My plan right now is to start around doing more research around a 4% withdrawal rate but my cautious nature likely means my withdrawal rate will be somewhere in the middle of that 3-4% range that was tested in the Trinity study. For me personally, that seems to offer the best success rate and given that I’m retiring early, I really want to make sure my money can last as long as possible.

On the opposite side, being too conservative may also mean you’re left with a ton of money after your retirement period is done and maybe that’s not something you want so it’s a very fine line to walk to make sure your retirement is a good combination of success and enjoying life with the money you’ve saved. For most, I think 4% is the right starting point but more risk tolerant investors can look at the data and potentially aim for something higher especially if they believe returns in the future will be as high as they have been historically(or even higher).

One thing to remember is that the Trinity study only tested time periods of 30 years so longer periods might have completely different success rates and a lower withdrawal rate will make success much more likely.

As I mentioned before, retiring right before a bear market and a big stock market drop can also impact your success rates negatively. That’s something I plan to cover in future posts so stay tuned because there’s a lot more to the 4% rule than just the Trinity study.

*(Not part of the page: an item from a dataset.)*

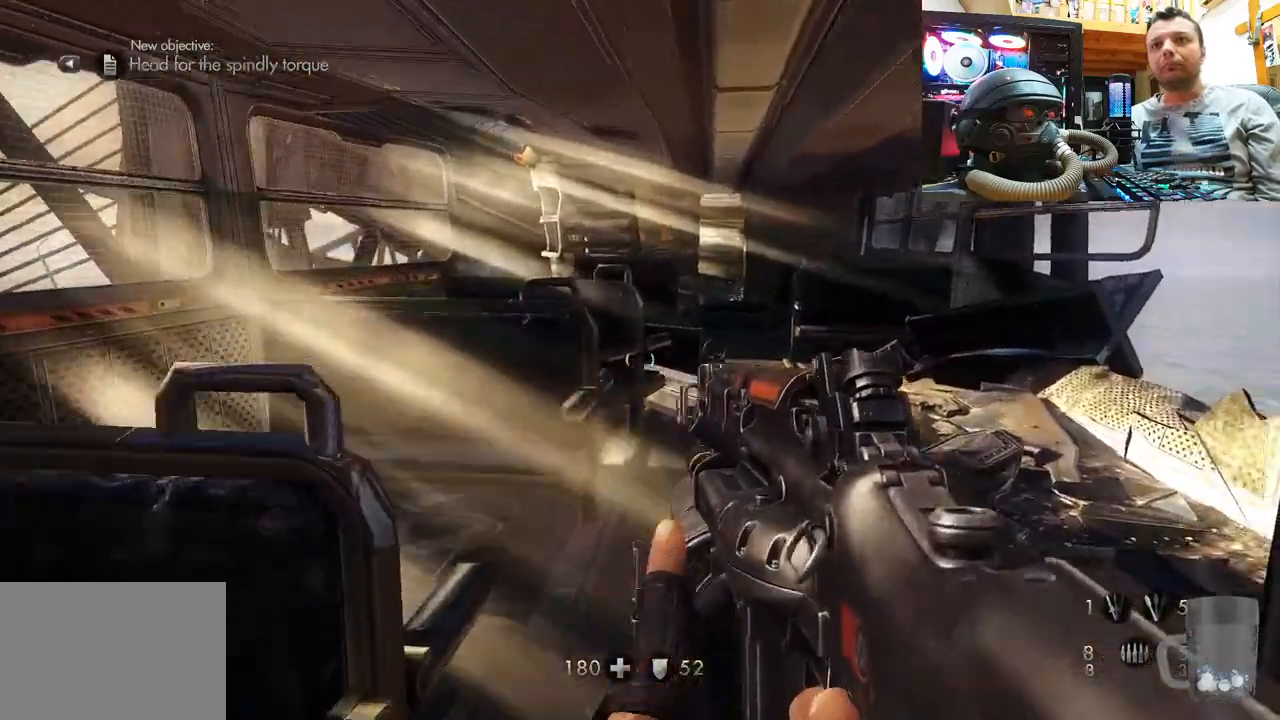
{"buttons": [], "left_stick": "up", "right_stick": "center", "events": [[100, "right_stick", "center"]]}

It’s certainly not an infallible rule and at the end of the day, the future success rates will entirely depend on future returns which are unknown. However, given the history tested here, it’s a good starting point for any future analysis that an investor might do when planning for retirement.


  • steveark

    This was one of the best written and clearest coverages of the rule I’ve read, excellent post! I’ve seen a couple of mistakes people commonly make when applying the rule. It is important to account for the fact that the money withdrawn is pretax. If it comes from a ROTH then there is no tax on that portion but almost any other source is taxable. If you have a regular brokerage account you’ll have capital gains on the stock you sell as well as any dividend income. An IRA or 401K will be taxed as regular income. It isn’t a flaw in the 4% rule, but if you have $100,000 in expenses you’ll likely have to withdraw $120,000 to make up for the taxes you’ll incur. The other thing people sometimes forget about is inflation. The 4% rule accounts for that but if someone bases their expected expenses on 2021 dollars but their date to start withdrawals is ten years away then they may need a third more than they think because with 3% inflation the dollar loses 34% of its buying power in ten years.